We’d just made it back from a patrol. I clocked Squadron’s face and he was grinning with relief, grateful to have survived another mission. We all felt the same – every patrol since Fridge’s death had been freighted with an extra level of tension.
I watched as he took off his helmet. It was the first thing we all did when we came back through the camp gates. Telling ourselves we could start to relax.
Then he put down his weapon.
And that’s how the sniper got him. He waited until we’d all put down our weapons and taken off our helmets, and then the Afghan ‘policeman’ on the roof of the checkpoint opened fire.
Squadron was killed instantly, six weeks after we lost Fridge.
And somehow, his death was even more shocking to me than Fridge’s. Not just the manner of his death, at the hands of someone we thought we could trust, but because I just never envisaged him going before me. He was too good a soldier.

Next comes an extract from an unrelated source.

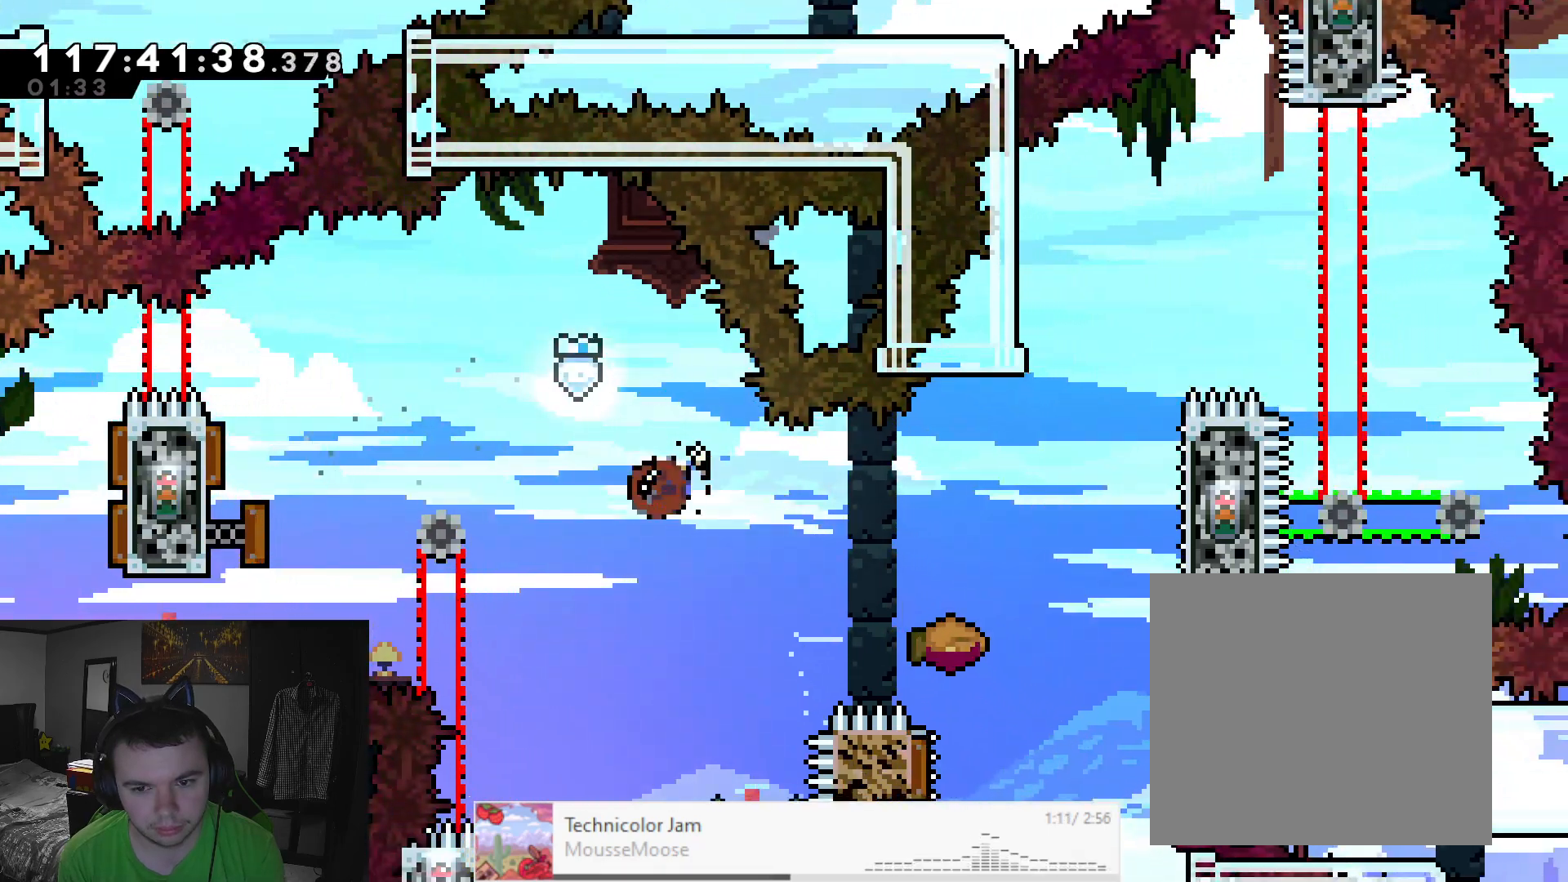
{"buttons": ["R2"], "left_stick": "right", "events": [[167, "X", "up"], [167, "left_stick", "center"], [383, "left_stick", "right"]]}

Even now, I struggle to accept the injustice of it. The fact that he was never given a chance to defend himself. That this most honest of men wasn’t given an honest death.
Sometimes when I can’t sleep, I remember how soundly Squadron always slept. ‘Contented exhaustion,’ he used to call it. ‘The exhaustion that means we know we’ve done a tiny bit of good.’
And I ask myself, did we? Did we do good? It’s hard to know in a world where a man you think is on your side waits for you to lay down your weapons and then opens fire …
‘All done,’ Barry says.
I can’t believe he’s finished already – I had completely disappeared into my head.
Barry holds up the mirror, and I study the fresh art on my back. I feel tears welling up and, embarrassed at my emotion, look away.
‘People often react like this,’ Barry says kindly. ‘It’s the endorphins. Your body is flooded with them while you’re having the tattoo done, which can lead to a bit of a crash after. Or it could just be that the tattoo really means something to you.’
He smiles and says no more, busying himself pasting ointment over my back and putting on a dressing.
As he works I think about what he said. I hadn’t expected to feel so overwhelmed, but already this tattoo means a great deal to me. It’s as if my body, which has felt redundant for so long, has a new purpose.
A memorial to my friends.
For you, Squadron. The most unselfish, decent man I ever knew. You were such a big character in my life, the hole you’ve left will be impossible to fill. But this tattoo, well, maybe it can fill a tiny part of it.